No one person is necessarily better than another at helping the bereaved; we all have something to offer and are learning constantly. Offering someone a sympathetic ear, listening to what they have to say and having time for them can be immensely helpful. We can convey our concern by emotionally interacting with the grieving person, by being congruent and by giving of ourselves. Through the process of expressing feelings about the person who has died, emotions are validated and support can be gained.
Listening to others means using all of our senses to pick up on what the person is communicating, both orally and subliminally. Listening involves much more than just what we are hearing.

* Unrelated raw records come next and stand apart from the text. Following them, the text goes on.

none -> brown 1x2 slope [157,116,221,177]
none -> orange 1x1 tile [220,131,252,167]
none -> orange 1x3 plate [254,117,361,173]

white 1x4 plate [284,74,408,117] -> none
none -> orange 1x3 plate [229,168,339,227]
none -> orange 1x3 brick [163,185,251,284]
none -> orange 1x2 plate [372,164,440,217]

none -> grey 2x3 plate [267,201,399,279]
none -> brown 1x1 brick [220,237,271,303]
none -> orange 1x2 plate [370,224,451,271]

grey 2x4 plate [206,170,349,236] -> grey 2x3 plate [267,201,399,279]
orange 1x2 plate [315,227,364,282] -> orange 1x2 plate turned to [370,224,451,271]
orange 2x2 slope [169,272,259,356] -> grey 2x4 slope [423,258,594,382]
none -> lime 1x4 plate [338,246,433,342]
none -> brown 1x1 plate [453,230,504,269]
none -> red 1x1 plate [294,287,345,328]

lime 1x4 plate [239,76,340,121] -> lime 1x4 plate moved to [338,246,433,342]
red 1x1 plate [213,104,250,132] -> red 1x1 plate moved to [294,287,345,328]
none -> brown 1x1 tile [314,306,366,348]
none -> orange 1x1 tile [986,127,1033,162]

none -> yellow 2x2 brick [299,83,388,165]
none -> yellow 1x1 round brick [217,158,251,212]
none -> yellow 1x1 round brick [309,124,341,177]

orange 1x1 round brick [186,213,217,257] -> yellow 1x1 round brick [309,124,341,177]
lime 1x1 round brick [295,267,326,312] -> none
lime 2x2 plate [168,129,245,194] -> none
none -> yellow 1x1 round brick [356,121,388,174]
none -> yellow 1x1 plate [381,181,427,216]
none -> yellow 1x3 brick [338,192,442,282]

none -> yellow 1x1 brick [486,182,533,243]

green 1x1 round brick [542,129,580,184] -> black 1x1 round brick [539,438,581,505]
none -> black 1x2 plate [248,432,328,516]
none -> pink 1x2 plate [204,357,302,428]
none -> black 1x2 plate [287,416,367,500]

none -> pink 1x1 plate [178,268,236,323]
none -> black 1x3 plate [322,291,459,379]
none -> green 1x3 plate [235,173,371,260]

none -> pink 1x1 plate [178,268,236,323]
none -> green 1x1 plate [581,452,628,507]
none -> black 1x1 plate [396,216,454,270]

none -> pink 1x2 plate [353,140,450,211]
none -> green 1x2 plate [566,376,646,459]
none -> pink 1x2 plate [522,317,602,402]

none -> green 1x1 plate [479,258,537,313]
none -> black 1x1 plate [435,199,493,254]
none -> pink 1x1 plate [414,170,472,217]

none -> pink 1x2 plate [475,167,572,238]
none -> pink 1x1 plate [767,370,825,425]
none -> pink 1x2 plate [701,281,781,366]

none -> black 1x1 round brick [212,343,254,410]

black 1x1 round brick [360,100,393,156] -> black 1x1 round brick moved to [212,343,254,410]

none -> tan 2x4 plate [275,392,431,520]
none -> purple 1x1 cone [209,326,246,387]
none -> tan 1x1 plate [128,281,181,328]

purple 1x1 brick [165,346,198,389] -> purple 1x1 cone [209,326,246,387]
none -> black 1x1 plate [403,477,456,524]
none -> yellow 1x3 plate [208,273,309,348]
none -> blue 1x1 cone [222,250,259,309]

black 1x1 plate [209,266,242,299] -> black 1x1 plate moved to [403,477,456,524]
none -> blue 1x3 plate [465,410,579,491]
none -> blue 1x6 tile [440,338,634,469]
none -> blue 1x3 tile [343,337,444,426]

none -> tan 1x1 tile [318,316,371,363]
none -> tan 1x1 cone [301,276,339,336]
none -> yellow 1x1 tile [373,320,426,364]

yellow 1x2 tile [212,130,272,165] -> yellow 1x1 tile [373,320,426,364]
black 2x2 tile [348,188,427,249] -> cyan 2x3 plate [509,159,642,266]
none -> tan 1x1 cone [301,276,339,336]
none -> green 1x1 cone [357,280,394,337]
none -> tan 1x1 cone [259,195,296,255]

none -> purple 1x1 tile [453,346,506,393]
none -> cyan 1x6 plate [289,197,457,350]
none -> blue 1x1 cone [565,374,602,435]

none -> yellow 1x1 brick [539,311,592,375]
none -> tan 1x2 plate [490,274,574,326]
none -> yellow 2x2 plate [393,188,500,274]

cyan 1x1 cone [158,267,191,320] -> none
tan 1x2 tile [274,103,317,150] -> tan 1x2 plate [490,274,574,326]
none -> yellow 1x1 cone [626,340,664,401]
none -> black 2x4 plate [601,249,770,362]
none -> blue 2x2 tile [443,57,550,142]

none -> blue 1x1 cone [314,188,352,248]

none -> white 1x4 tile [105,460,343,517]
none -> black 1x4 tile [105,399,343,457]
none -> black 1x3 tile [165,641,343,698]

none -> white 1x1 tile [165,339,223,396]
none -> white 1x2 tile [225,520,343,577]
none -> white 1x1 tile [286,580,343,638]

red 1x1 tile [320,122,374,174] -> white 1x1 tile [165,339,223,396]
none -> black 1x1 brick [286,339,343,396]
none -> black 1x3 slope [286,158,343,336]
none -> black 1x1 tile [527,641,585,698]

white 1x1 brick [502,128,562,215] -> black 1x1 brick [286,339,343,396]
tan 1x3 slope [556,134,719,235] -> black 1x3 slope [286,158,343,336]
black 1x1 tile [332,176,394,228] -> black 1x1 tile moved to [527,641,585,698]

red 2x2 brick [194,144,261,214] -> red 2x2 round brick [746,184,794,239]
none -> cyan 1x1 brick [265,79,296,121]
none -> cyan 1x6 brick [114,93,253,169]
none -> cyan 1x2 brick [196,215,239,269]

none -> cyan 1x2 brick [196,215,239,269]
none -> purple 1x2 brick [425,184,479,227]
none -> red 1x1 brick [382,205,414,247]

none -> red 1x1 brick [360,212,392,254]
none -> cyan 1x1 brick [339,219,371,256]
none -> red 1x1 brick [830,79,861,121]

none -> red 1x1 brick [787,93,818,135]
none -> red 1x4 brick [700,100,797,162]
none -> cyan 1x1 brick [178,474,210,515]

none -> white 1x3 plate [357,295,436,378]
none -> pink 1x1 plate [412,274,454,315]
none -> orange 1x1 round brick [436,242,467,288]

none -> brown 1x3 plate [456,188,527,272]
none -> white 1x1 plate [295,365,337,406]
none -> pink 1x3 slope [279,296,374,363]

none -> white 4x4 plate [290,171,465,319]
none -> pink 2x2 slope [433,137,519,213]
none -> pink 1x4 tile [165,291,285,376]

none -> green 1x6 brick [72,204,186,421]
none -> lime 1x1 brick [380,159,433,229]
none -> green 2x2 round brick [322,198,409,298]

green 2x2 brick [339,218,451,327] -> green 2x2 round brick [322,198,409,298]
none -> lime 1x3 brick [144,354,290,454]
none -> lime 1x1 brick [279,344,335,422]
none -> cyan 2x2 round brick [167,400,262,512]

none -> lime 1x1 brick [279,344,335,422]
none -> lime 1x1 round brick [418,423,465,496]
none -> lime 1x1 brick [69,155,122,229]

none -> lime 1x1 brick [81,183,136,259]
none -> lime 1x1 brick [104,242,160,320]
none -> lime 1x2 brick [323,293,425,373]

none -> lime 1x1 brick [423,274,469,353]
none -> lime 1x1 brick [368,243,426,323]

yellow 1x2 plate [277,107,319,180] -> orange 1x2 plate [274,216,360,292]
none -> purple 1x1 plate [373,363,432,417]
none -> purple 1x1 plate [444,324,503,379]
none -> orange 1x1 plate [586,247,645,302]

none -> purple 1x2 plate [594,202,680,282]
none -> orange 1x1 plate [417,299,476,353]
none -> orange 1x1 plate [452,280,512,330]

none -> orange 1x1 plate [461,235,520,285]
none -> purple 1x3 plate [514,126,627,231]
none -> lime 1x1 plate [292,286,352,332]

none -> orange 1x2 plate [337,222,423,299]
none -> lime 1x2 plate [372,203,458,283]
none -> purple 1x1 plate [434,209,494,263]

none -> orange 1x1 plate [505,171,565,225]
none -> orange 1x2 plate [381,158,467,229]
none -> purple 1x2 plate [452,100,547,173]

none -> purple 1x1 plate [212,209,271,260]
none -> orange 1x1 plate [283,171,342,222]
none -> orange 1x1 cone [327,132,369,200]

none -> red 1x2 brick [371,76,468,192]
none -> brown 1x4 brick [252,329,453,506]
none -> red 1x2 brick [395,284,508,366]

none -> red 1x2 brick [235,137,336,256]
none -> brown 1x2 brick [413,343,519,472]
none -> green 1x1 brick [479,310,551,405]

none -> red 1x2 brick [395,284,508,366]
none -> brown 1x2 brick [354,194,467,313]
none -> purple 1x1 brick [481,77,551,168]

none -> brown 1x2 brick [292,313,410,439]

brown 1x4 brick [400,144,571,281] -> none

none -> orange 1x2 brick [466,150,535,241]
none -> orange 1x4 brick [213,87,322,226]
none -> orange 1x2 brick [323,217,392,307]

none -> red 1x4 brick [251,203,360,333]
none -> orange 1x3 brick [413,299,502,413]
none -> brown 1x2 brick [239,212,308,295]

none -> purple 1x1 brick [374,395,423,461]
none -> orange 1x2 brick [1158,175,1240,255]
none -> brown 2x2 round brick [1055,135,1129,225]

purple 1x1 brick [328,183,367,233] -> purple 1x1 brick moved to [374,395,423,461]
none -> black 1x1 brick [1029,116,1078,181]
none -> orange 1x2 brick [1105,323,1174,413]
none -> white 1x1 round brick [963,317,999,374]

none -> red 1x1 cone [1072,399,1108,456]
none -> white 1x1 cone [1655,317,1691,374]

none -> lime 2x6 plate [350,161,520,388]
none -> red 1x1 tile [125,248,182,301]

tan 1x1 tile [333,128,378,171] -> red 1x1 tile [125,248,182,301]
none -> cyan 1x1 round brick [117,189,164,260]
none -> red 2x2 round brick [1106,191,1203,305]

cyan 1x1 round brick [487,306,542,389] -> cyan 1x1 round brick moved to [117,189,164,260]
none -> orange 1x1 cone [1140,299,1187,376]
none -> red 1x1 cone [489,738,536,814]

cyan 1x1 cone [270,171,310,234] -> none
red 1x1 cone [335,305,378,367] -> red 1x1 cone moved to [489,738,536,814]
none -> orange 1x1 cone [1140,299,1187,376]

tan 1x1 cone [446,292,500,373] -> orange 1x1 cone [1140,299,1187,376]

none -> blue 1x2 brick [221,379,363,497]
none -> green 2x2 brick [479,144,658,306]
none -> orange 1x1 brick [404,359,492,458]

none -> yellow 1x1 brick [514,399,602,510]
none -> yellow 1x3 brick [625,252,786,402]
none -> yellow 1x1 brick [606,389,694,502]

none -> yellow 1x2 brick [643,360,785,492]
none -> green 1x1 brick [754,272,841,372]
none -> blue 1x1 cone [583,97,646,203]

- We need to listen with our ears, listening to the words, the tone of voice and the feelings being conveyed
- We need to listen with our eyes, observing body language and facial expressions. Maintaining regular eye contact lets the other person know we are concentrating on what they are saying
- We need to give our undivided attention to the other person and notice not only what is being said, but also what is NOT being talked about. By setting time boundaries we create a safe environment and enable the other person to know how long they can expect us to spend listening to them so that the interaction doesn't end abruptly
- We need to listen with our heart, communicating our interest and empathy by our tone of voice and body language
- We need to use all of ourselves to connect with the other person, to ensure there is two way communication
Learning how to listen effectively is a skill. Active listening requires that the carer is truly self aware and has explored and managed their own feelings. When we have given time to listen to ourselves and our innermost feelings, then we are more available to focus on another without our own feelings intruding and breaking our concentration.